It's a Scandinavian midsummer eve and the atmosphere is sizzling with celebration and sexual tension. Emmerdale's Jeff Hordley appears at the top of the kitchen steps looking hot and bothered. "Offuh'ed," he mutters darkly.
Frank McGuinness's new translation of Strindberg's masterpiece, first heard at the Haymarket last year, is full of salty colloquialisms such as "Modesty my arse", but the meaning of this particular imprecation escapes me. "Offuh'ed," he barks again. "That Miss Joowlie. Completely offuh'ed." Then it dawns - what he's actually saying is that the lady of the house is off her head, only he announces it in the same way he might tell you that the Happy Mondays are fond of partying.
Once you've tuned in, it is actually quite good to hear Strindberg roughed up in a raw, Manchester accent. It gives Hordley's portrayal of the servant Jean a flash of danger often missing from more cultivated performances. Usually, after their urgent bout of below-stairs copulation, the roles of mistress and man-servant become ill-defined. Here, the status-gap is harshly exposed. Once Jean has taken an axe to Miss Julie's modesty and a meat-cleaver to her budgerigar, there is little doubt that she is dealing with an animal.
Anna Brecon's Julie is a pale model of porcelain delicacy, driven by some strange, pathological need to stand on her dignity in the same way that a lemming stands on the edge of a cliff. Her speeches throb with dream recollections of balancing on top of phallic symbols and longing to take the plunge.
Everything about Mark Babych's production seems finely gauged to make you wince.
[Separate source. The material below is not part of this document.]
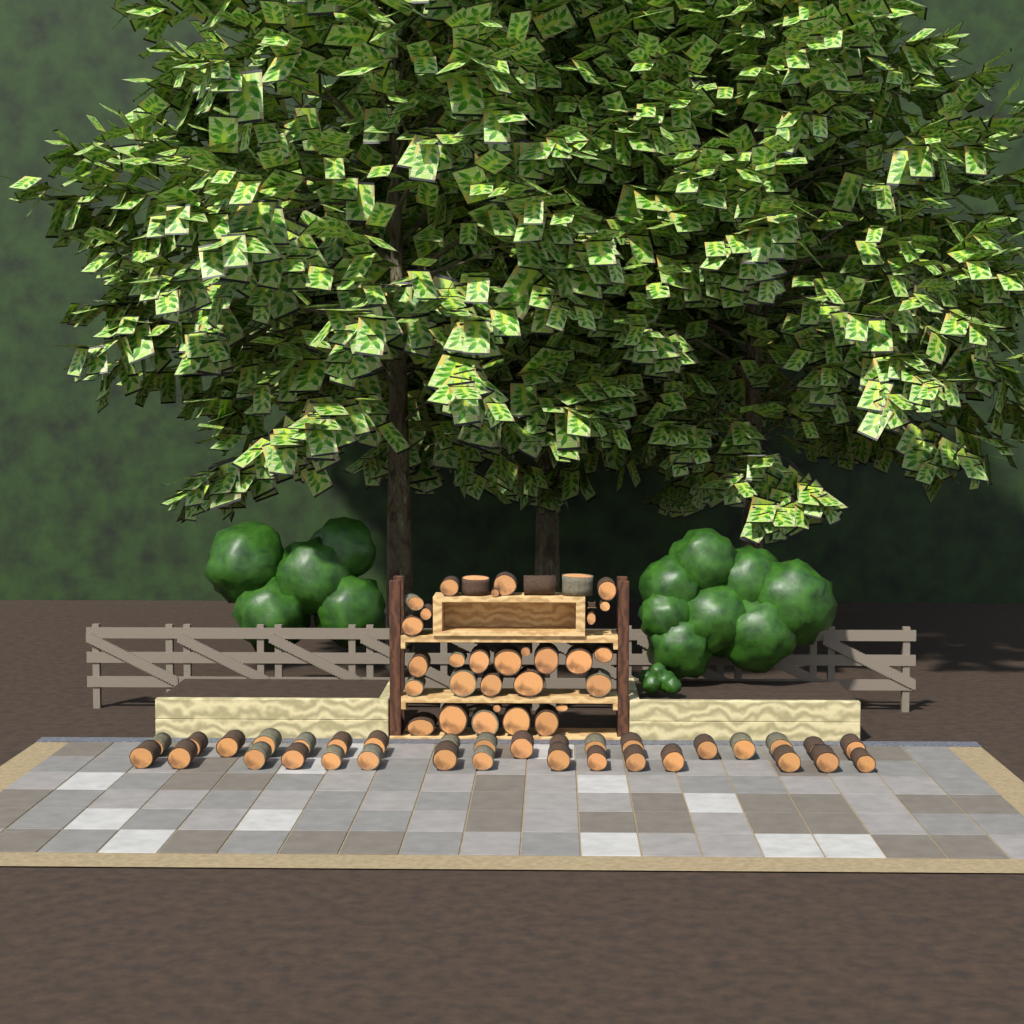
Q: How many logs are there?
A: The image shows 65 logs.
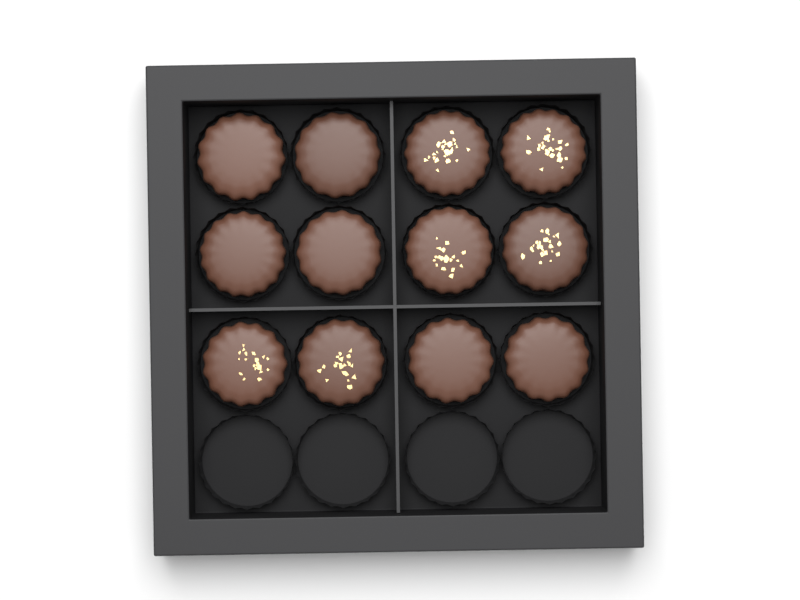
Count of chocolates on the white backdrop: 12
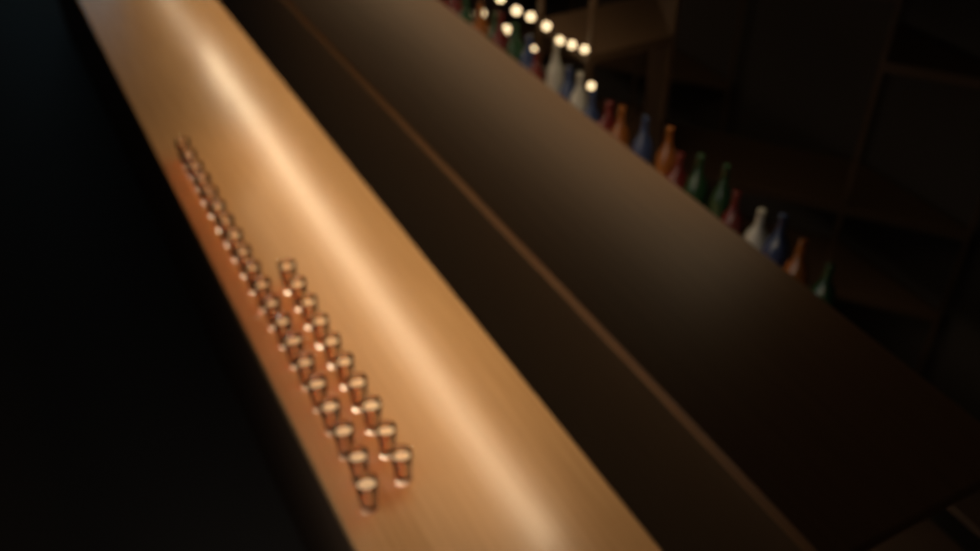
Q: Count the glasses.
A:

Patrick Connellan's steep, white-tiled set is part Scandanavian country kitchen, part laboratory for Miss Julie's ill-advised experiments in sexual chemistry.
Conrad Nelson adds screechy cello music to tweak the nerves further, with Tracey Moore contributing fine support as Kristin the cook, the one sane presence in the simmering kitchen. But this is not really a night for cool heads - nor one in which very much cooking gets done.